__WHAT IS EXPECTED__: Go through the data below and copy each line where the word "profiles" occurs.

__DATA PROVIDED__:
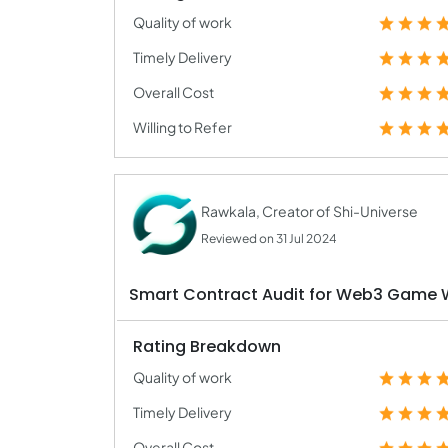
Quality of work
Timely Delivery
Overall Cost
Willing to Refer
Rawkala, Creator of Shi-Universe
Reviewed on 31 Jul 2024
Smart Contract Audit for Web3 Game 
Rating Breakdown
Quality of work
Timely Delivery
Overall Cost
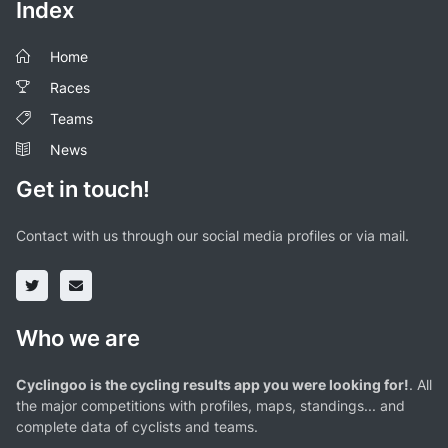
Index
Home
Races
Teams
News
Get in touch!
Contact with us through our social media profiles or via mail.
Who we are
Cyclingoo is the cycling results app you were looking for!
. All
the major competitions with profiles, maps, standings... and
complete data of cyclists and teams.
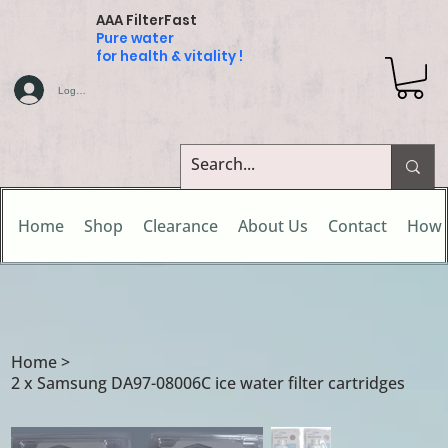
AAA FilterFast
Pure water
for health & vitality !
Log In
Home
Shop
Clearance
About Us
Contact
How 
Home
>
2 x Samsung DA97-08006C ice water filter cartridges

__WRITTEN ANSWER__:
Contact with us through our social media profiles or via mail.
the major competitions with profiles, maps, standings... and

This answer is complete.